Leading actor Leonardo DiCaprio plays Bob Ferguson, a former red terrorist (read: revolutionary) who had a child with one of his black “comrades”, who failed as a mother and ran off in order to continue the revolution. Since then, Bob has raised the daughter alone, but what he does not know is that her real father is Colonel Lockjaw, a racist who hunted Bob and his friends back then.
Now Colonel Lockjaw wishes to join a racist elite club, and therefore he cannot have a child with a black woman remaining alive. Thus begins a hunt for Bob’s daughter, and Bob must be “activated” once again, thanks to his old friends, in order to protect her.
Both DiCaprio, comic relief Benicio Del Toro and Sean Penn appear to be well past their best years, and it is sad to see formerly talented actors involved in something like this. One Battle After Another is supposedly intended as cheeky political satire, but comes across only as pathetic, thoughtless and depressing.
The fact that a film like this is hailed as genius and wins the Oscar for Best Picture merely shows how far an internal decay has progressed in Hollywood. Fortunately, this film convinces few people other than those already trapped within the woke narrative.
More troubling is that the distance between the American left’s fantasies of violence and reality appears to be growing smaller and smaller. When the FBI raided Trump’s home at Mar-a-Lago in 2022 in search of classified documents, the FBI had authorisation to use deadly force. Trump and his family were not at the property when the raid took place, but what might have happened had they been?

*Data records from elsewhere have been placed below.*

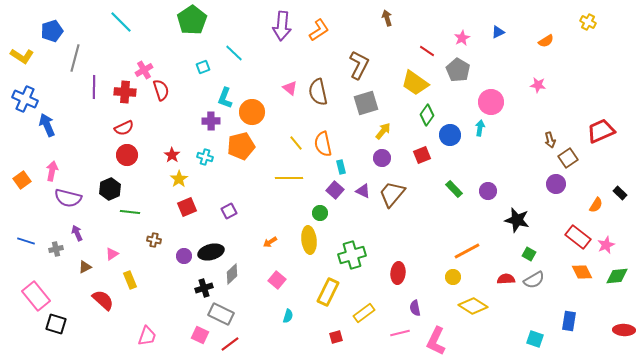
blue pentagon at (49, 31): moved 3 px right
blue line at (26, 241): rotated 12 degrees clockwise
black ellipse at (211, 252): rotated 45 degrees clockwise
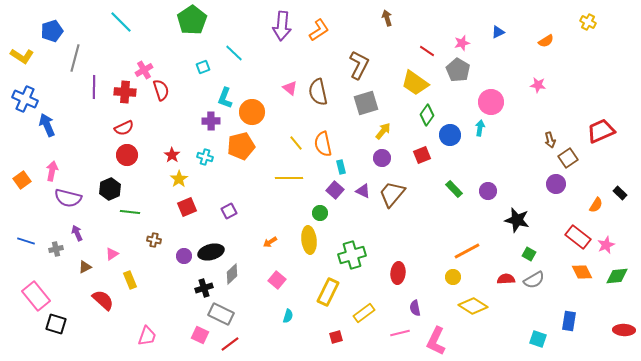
pink star at (462, 38): moved 5 px down; rotated 14 degrees clockwise
cyan square at (535, 339): moved 3 px right
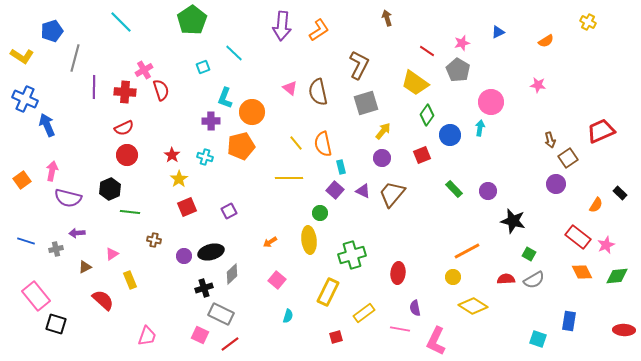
black star at (517, 220): moved 4 px left, 1 px down
purple arrow at (77, 233): rotated 70 degrees counterclockwise
pink line at (400, 333): moved 4 px up; rotated 24 degrees clockwise
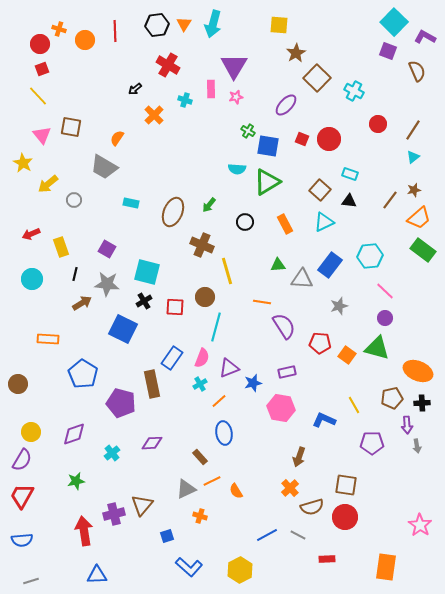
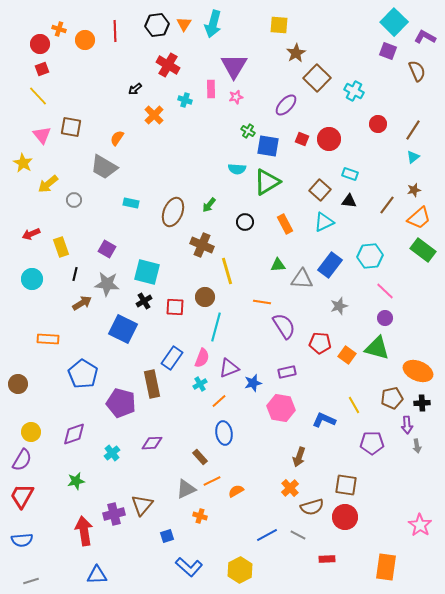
brown line at (390, 200): moved 3 px left, 5 px down
orange semicircle at (236, 491): rotated 91 degrees clockwise
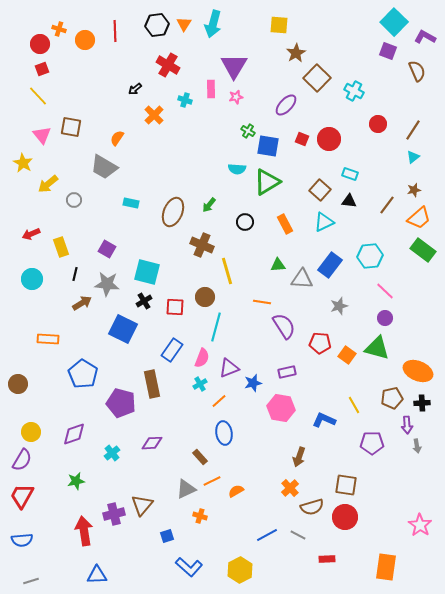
blue rectangle at (172, 358): moved 8 px up
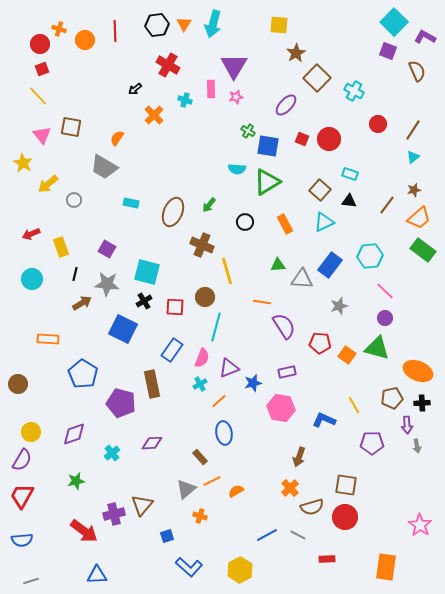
gray triangle at (186, 489): rotated 15 degrees counterclockwise
red arrow at (84, 531): rotated 136 degrees clockwise
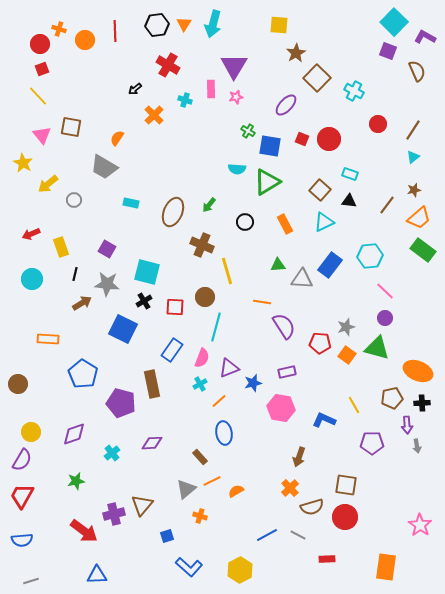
blue square at (268, 146): moved 2 px right
gray star at (339, 306): moved 7 px right, 21 px down
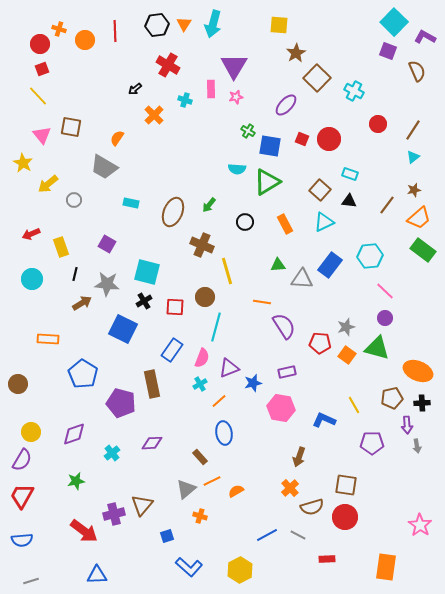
purple square at (107, 249): moved 5 px up
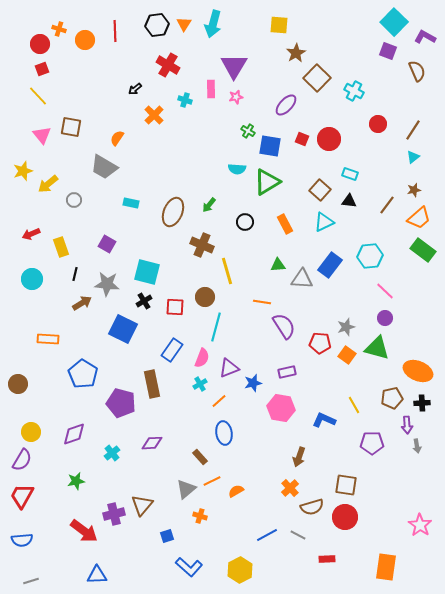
yellow star at (23, 163): moved 8 px down; rotated 24 degrees clockwise
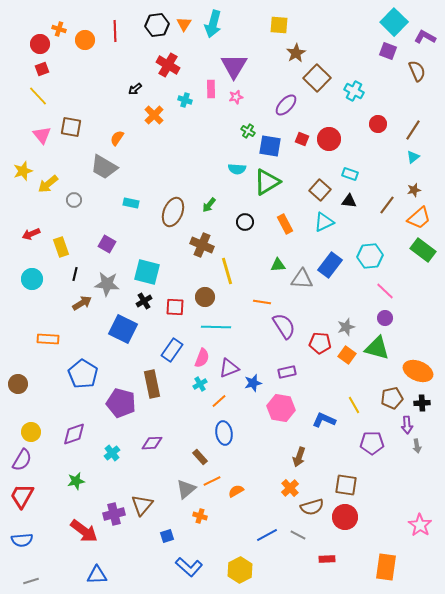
cyan line at (216, 327): rotated 76 degrees clockwise
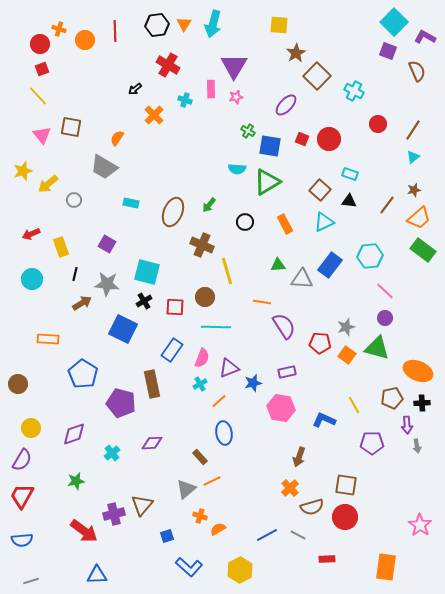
brown square at (317, 78): moved 2 px up
yellow circle at (31, 432): moved 4 px up
orange semicircle at (236, 491): moved 18 px left, 38 px down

Countless demonstrations and actions against ICE agents in the United States have turned violent, without this being condemned or repudiated politically. Instead, there are more calls for “resistance”, and more radical representatives may be elected to the Senate, such as Graham Platner in Maine. This does not signal a peaceful future or less division for the country in the years to come.
There will be more about film on Document
Pure doomsday visions, in the form of various apocalypses, also emerge from Hollywood at regular intervals.
The latest of these is The Dog Stars by none other than Ridley Scott. Here, most of humanity has died from a virus, while most of the survivors have become rabid near-zombies that hunt anything that moves. This has led to total societal collapse, and the few who remain healthy are so desperate for food and other resources that they have formed gangs that kill one another. Only a few manage to live relatively peaceful lives in small places far away from other people.
The Dog Stars premieres in Norway this autumn, and we shall provide a more detailed review of it.